In the end, it was destroyed by the elements that destroy most communities- a deadly combination of outside forces and inside acrimony. Whilst the members of our little community devolved into clique fighting and petty arguments, the little virtual bar we called the Cafe was under assault by the corporation that was AOL. The area that we inhabited was to be discontinued. (The chat room was part of the Hollywood Online area, and it was dismantled when AOL acquired Moviefone.) For awhile we moved into a private chat, but the member limit was too low, and only allowed 30 members at a time, when it wasn’t uncommon for a daily chat to flow to over 50 and the active members on “the dork list” numbered easily over 100. Plus, being a private chat meant that new members couldn’t join unless they were invited and sent a link to the chat by an existing member. So, new blood was cut off. All in all, a deadly combination that doomed the Hollywood Cafe to the dustbin as a place of legendary social interactive networking on the web years before anyone had thought to call it that.
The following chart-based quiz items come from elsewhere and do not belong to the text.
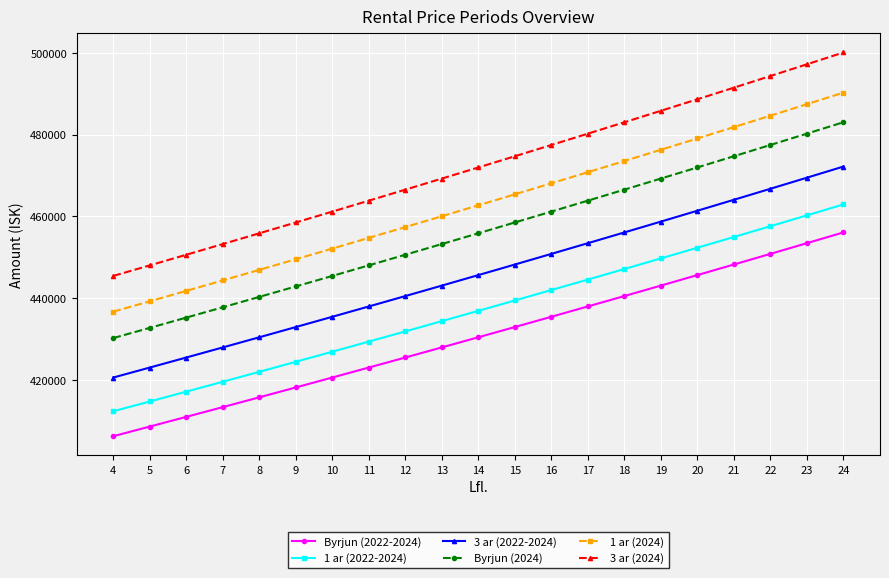

Reading left to right, extract all data points from this chart.

Byrjun (2022-2024): 4=406257	5=408614	6=410984	7=413367	8=415765	9=418176	10=420602	11=423041	12=425495	13=427963	14=430445	15=432941	16=435453	17=437978	18=440518	19=443073	20=445643	21=448228	22=450828	23=453443	24=456072
1 ar (2022-2024): 4=412351	5=414743	6=417148	7=419568	8=422001	9=424449	10=426911	11=429387	12=431877	13=434382	14=436902	15=439436	16=441984	17=444548	18=447126	19=449720	20=452328	21=454951	22=457590	23=460244	24=462914
3 ar (2022-2024): 4=420598	5=423038	6=425491	7=427959	8=430441	9=432938	10=435449	11=437975	12=440515	13=443070	14=445640	15=448224	16=450824	17=453439	18=456069	19=458714	20=461374	21=464050	22=466742	23=469449	24=472172
Byrjun (2024): 4=430245	5=432741	6=435250	7=437774	8=440314	9=442868	10=445436	11=448020	12=450619	13=453232	14=455861	15=458506	16=461165	17=463839	18=466530	19=469236	20=471958	21=474695	22=477448	23=480218	24=483003
1 ar (2024): 4=436699	5=439232	6=441779	7=444341	8=446919	9=449511	10=452118	11=454740	12=457378	13=460030	14=462699	15=465384	16=468082	17=470797	18=473528	19=476275	20=479037	21=481815	22=484610	23=487421	24=490248
3 ar (2024): 4=445433	5=448017	6=450615	7=453228	8=455857	9=458501	10=461160	11=463835	12=466526	13=469231	14=471953	15=474692	16=477444	17=480213	18=482999	19=485801	20=488618	21=491451	22=494302	23=497169	24=500053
It’s the great example of how AOL pretty much killed itself by eliminating one of the most popular features for a good number of users. They could not see the value in a community of people all congregating in large groups, at the same time, nearly every single night of the week, but especially on weekends and during big industry nights (the Oscar night chats were incredible, especially when it wasn’t uncommon for someone we knew to be there.). It would take another ten years before corporations like AOL would see the value (on their terms, which means collecting information on users) of social networking at its best.
Today, much of the social networking applications are weak substitutes for the intensity that was a good AOL chat room. From sex talk to philosophy, it was all there. But, more importantly, relationships were built and nurtured and destroyed and rebuilt and abandoned and kindled and ignored, new friends found, enemies were made, just like the real world.
The lesson is that in order to foster a strong social community, the sense of place – even a virtual one- has to be solidly established. It’s essential. Not just a location on the web, not just a web page with all of your likes and information on it. Facebook and Twitter are both lively and interesting communities, but that sense of place and of intimacy is not there yet. Information about what you are doing and thinking moves back and forth, but that sense of place isn’t. Even a virtual Cheers is better than the emptiness of open cyberspace. It’s about the people in the space, it’s about the ability to mimic what we do in person- congregate in groups together and talk and hook up. Simply knowing what someone is thinking or doing at any given moment isn’t enough. You have to be able to take it to the next level, to connect on an intimate level and make a friend or an enemy.
Otherwise, it’s all just chit chat, an endless loop of nothing. Like 24 hour all country radio on Sirius or XM satellite. No signposts in the road. Just fence post after fence post after fence post.